We live at a time of renewed historical consciousness-in part due to the events in the former "East," in part due to two decades of millennial pronouncements by many in the humanities and social sciences. Many declare that something called "Western modernity" has reached its culmination, and is either irrevocably disintegrating or is in urgent need of reconstruction. This way of talking, however, tends to conflate several centuries of intellectual history, failing to specify which "modernity" is at issue.
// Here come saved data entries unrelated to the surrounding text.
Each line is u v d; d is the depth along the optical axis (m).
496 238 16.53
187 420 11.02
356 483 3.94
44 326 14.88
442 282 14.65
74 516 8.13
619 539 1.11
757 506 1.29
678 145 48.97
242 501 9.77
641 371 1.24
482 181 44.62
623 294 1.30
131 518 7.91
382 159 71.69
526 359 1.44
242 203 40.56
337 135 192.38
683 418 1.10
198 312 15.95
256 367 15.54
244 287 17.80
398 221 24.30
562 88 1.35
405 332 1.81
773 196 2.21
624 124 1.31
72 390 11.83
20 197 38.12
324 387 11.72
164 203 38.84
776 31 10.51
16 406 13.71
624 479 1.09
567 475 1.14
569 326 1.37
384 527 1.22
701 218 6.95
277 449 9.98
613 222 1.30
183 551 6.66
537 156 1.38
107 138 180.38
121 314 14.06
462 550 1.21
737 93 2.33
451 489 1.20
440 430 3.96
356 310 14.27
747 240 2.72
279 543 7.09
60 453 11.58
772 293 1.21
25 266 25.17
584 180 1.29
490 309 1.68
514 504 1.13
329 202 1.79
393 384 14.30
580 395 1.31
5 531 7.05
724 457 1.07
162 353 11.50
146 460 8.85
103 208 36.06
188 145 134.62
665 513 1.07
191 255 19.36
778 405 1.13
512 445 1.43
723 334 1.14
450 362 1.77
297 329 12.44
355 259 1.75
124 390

In this essay, I will suggest that we can gain useful insight on current legal and cultural debates by situating ourselves in relation to that period of early twentieth-century intellectual history known as "Modernism," that phase of the history of "modernity" which has most shaped our own intellectual condition.

Specifically, I will discuss the relationship between certain broad characteristics of Modernist cultural renewal and the changes wrought in international law by various legal writers between the World Wars. This juxtaposition of forms of law with other forms of culture should not be viewed as a claim of a direct correlation or "influence," but, rather, as indicating an overlapping series of responses to a common cultural situation. The juxtaposition suggests that transformations in legal thought can be productively viewed as participating in, and, indeed, partly creating, deep shifts in Western cultural history. The most important of such shifts in the first decades of our century, I would argue, was the advent of the central Modernist problematic: the paradoxical relationship between "primitivism" and experimentalism, a problematic that gave rise to a range of responses both among and within various cultural domains.